Second is one of the most difficult transitions we find for our entrepreneurial founders – understand how to become a “co-leader” in the company.  As you grow the company, you need to find great people to add to the team, and that requires (a) taking that initial time to help make them effective (and giving them time to ramp up the learning curve too); (b) trusting some functions of the company to others and letting them make decisions.  If you feel you can’t trust them, then you may have the wrong person.  If you feel you can’t trust anyone, then you need to rethink and adjust your own mindset.

Also, you’ll have to get the balance somewhat right.  You cannot expect the new CEO or new commercialisation guy to solve every problem.  You cannot make them responsible for delivering the sales without you working tightly with them to think through product strategy, getting the right production support, and all that.  You have to give this senior person much support!  There are some problems that can be or need to be solved now, and then there are those that do not.  Telescoping too many things together can create a disastrous situation.  There are challenges that will continue to be challenges, and there are those that can be overcome.  And when you have found the right person, there’s the issue of ensuring that your wonderful new co-leader has adequate ownership so he is sufficiently motivated to help you.  It’s no use to attract a great hire but not be able to keep them.  Interestingly, this applies to investors too – the more that is at stake for him or her, the more they are incentivized; once you find the right investors who have considerable scale-up experience, you can only get useful advice from them if you communicate and share with them your challenges. For those founders who are engineers, I add another point: management challenges are not engineering problems – the solutions often come up through iterative conversations.
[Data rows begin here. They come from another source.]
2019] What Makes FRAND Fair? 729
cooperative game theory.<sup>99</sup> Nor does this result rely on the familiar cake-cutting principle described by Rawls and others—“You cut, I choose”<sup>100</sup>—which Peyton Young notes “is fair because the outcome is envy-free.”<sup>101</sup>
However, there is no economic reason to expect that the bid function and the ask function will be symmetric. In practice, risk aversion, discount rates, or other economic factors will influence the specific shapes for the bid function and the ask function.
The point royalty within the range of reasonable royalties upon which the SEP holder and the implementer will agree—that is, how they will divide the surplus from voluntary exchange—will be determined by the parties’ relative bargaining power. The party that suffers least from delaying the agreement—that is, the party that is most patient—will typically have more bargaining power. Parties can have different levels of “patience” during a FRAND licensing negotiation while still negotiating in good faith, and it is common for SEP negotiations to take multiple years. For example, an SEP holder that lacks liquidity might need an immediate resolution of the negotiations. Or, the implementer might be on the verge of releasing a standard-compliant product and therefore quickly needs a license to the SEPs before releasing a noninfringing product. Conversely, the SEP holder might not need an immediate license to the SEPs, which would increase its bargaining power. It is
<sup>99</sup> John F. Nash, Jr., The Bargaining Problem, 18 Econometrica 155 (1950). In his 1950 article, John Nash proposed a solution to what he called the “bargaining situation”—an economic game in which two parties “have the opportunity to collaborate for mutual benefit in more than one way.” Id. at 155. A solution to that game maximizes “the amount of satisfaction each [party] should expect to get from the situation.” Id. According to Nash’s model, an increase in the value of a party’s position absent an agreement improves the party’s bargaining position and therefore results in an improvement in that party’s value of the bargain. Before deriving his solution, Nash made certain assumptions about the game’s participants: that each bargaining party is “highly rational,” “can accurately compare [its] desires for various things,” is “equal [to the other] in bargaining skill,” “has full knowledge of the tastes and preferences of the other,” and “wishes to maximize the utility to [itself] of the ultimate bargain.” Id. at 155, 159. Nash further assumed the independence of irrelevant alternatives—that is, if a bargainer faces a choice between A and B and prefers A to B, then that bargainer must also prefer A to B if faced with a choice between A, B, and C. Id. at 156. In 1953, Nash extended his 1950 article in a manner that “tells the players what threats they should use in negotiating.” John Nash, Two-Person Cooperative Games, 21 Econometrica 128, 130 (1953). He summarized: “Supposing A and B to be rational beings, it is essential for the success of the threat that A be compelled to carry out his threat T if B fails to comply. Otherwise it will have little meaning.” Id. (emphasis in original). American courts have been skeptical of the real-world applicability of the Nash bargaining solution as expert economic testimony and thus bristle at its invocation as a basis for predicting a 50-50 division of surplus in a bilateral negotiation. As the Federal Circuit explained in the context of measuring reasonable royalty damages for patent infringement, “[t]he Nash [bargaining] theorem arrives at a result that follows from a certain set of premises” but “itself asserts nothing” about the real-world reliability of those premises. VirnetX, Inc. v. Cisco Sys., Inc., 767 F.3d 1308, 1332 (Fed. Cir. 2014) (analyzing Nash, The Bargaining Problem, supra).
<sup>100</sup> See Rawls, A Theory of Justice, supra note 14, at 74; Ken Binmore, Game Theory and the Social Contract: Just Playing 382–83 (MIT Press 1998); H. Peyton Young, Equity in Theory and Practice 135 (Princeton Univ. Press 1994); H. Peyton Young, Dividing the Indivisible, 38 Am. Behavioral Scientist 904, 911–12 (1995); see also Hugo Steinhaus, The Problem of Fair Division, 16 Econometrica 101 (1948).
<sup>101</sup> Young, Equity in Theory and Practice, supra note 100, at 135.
In most cases, we prefer to support, help, mentor, and advise our founders to stay the CEO for as long as is possible.  But even if sometime over the next 1 to 2 years you did step back from being the CEO, you are still the visionary, the moral leader of the company, as well as, in most cases, a co-leader in practice.  You are most likely to continue to be the key cheerleader for the company (or its product vision), and your strong relationships with the early backers of the company (especially the product guys) is key to carrying the vision.  We need you to do that!
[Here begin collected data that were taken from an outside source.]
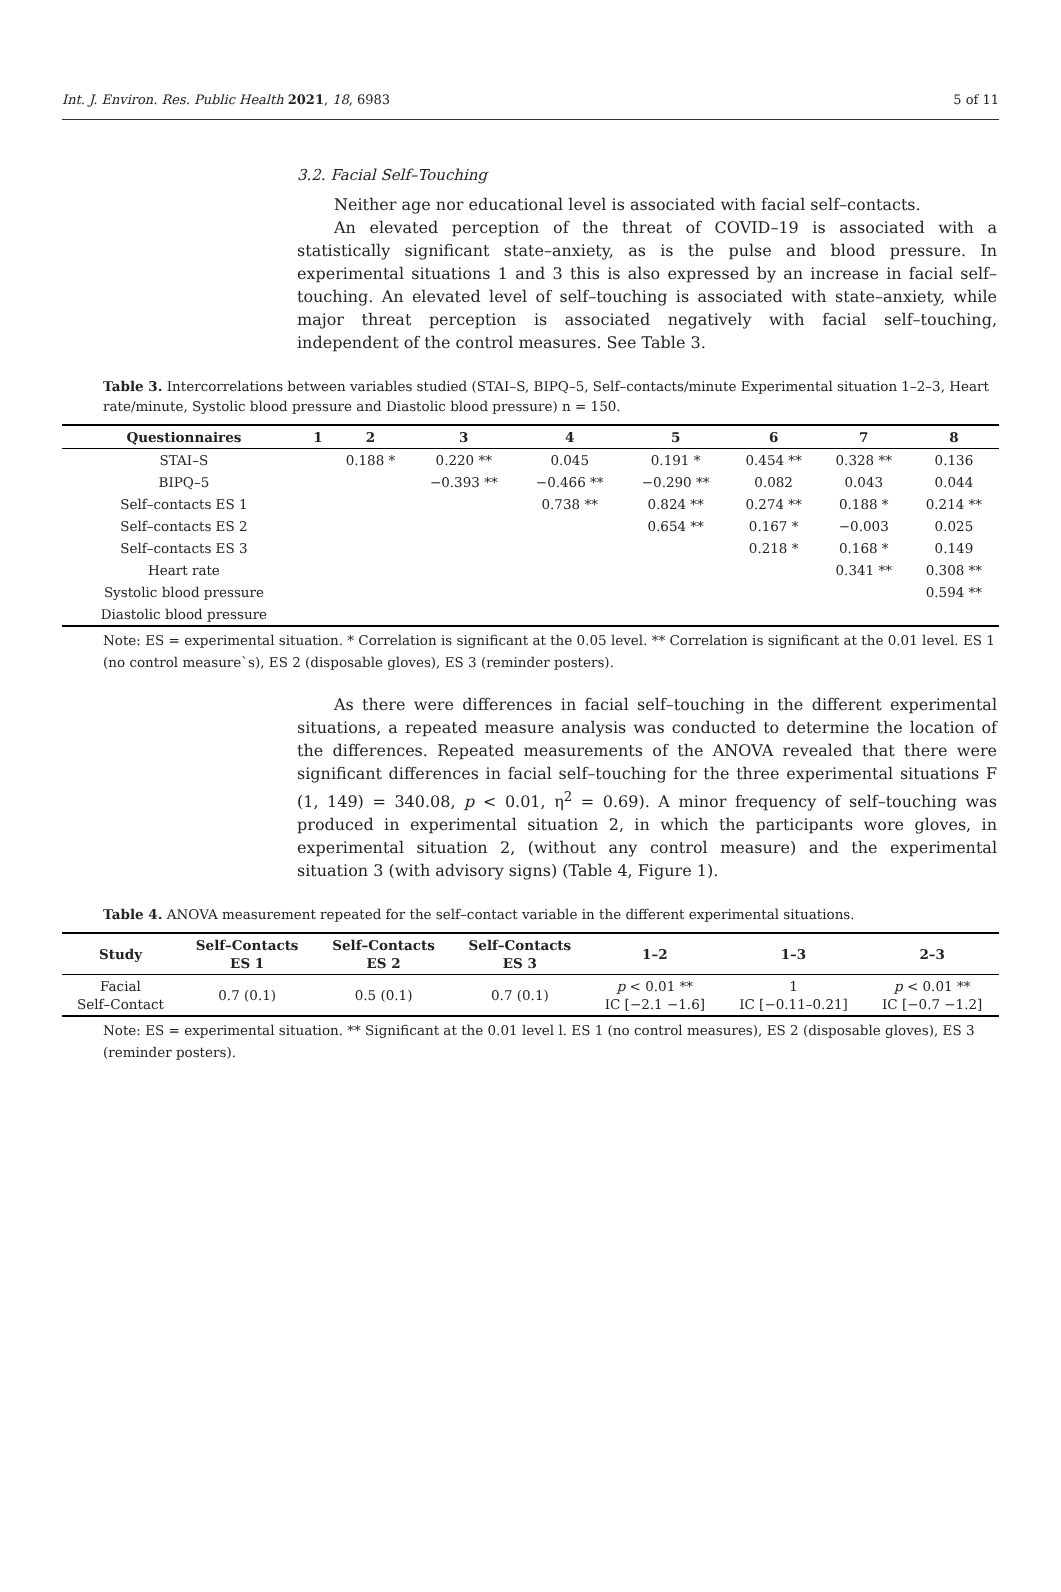Int. J. Environ. Res. Public Health 2021, 18, 6983 5 of 11
3.2. Facial Self–Touching
Neither age nor educational level is associated with facial self–contacts.
An elevated perception of the threat of COVID–19 is associated with a statistically significant state–anxiety, as is the pulse and blood pressure. In experimental situations 1 and 3 this is also expressed by an increase in facial self–touching. An elevated level of self–touching is associated with state–anxiety, while major threat perception is associated negatively with facial self–touching, independent of the control measures. See Table 3.
Table 3. Intercorrelations between variables studied (STAI–S, BIPQ–5, Self–contacts/minute Experimental situation 1–2–3, Heart rate/minute, Systolic blood pressure and Diastolic blood pressure) n = 150.
| Questionnaires | 1 | 2 | 3 | 4 | 5 | 6 | 7 | 8 |
| --- | --- | --- | --- | --- | --- | --- | --- | --- |
| STAI–S | | 0.188 * | 0.220 ** | 0.045 | 0.191 * | 0.454 ** | 0.328 ** | 0.136 |
| BIPQ–5 | | | −0.393 ** | −0.466 ** | −0.290 ** | 0.082 | 0.043 | 0.044 |
| Self–contacts ES 1 | | | | 0.738 ** | 0.824 ** | 0.274 ** | 0.188 * | 0.214 ** |
| Self–contacts ES 2 | | | | | 0.654 ** | 0.167 * | −0.003 | 0.025 |
| Self–contacts ES 3 | | | | | | 0.218 * | 0.168 * | 0.149 |
| Heart rate | | | | | | | 0.341 ** | 0.308 ** |
| Systolic blood pressure | | | | | | | | 0.594 ** |
| Diastolic blood pressure | | | | | | | | |
Note: ES = experimental situation. * Correlation is significant at the 0.05 level. ** Correlation is significant at the 0.01 level. ES 1 (no control measure`s), ES 2 (disposable gloves), ES 3 (reminder posters).
As there were differences in facial self–touching in the different experimental situations, a repeated measure analysis was conducted to determine the location of the differences. Repeated measurements of the ANOVA revealed that there were significant differences in facial self–touching for the three experimental situations F (1, 149) = 340.08, p < 0.01, η<sup>2</sup> = 0.69). A minor frequency of self–touching was produced in experimental situation 2, in which the participants wore gloves, in experimental situation 2, (without any control measure) and the experimental situation 3 (with advisory signs) (Table 4, Figure 1).
Table 4. ANOVA measurement repeated for the self–contact variable in the different experimental situations.
| Study | Self–Contacts ES 1 | Self–Contacts ES 2 | Self–Contacts ES 3 | 1–2 | 1–3 | 2–3 |
| --- | --- | --- | --- | --- | --- | --- |
| Facial Self–Contact | 0.7 (0.1) | 0.5 (0.1) | 0.7 (0.1) | p < 0.01 ** IC [−2.1 −1.6] | 1 IC [−0.11–0.21] | p < 0.01 ** IC [−0.7 −1.2] |
Note: ES = experimental situation. ** Significant at the 0.01 level l. ES 1 (no control measures), ES 2 (disposable gloves), ES 3 (reminder posters).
As you think through these issues, you may like to take a look at this piece which is one of the most interesting thought pieces on the topic: penned by Reid Hoffman of LinkedIn, it gives some real insights and valuable pointers to founders on the question of how to bring on the scale-up or next-phase CEO, highlighting that in some cases, there can be more than one founding moment in a young technology company’s life.

A final point: let’s go.  We know there will be the setbacks and the mistakes and the “downs”.  And let’s just have these communicated straight and in a timely fashion – the one thing that is worse than bad news is bad news that take so long for me the investor to get to the bottom of.  We know bad news is part of what it is to be a small company doing some new and innovative things or trying to build a new industry – it’s bad faith that kills the relationship.